──────── Provided data

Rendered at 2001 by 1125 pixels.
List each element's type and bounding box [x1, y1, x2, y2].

────────────────
──────── Provided data

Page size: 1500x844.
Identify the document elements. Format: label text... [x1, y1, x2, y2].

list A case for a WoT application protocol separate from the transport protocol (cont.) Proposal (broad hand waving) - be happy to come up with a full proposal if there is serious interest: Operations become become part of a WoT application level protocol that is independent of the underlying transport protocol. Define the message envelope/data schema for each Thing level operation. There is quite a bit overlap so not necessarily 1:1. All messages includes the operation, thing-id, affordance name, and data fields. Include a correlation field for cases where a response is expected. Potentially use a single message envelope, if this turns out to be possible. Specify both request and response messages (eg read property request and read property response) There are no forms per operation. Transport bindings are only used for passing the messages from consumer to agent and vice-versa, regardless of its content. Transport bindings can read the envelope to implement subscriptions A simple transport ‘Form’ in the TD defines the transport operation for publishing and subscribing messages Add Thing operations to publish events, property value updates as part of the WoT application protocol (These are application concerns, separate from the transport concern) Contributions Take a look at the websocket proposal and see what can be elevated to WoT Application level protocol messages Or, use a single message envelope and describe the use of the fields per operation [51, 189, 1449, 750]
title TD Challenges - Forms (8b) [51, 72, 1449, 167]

────────────────

## Problem requirements
The required output is the stretch of entries above from the line containing "Rendered at 2001 by 1125 pixels." through the line containing "List each element's", reproduced exactly.

## Response to the task
Rendered at 2001 by 1125 pixels.
List each element's type and bounding box [x1, y1, x2, y2].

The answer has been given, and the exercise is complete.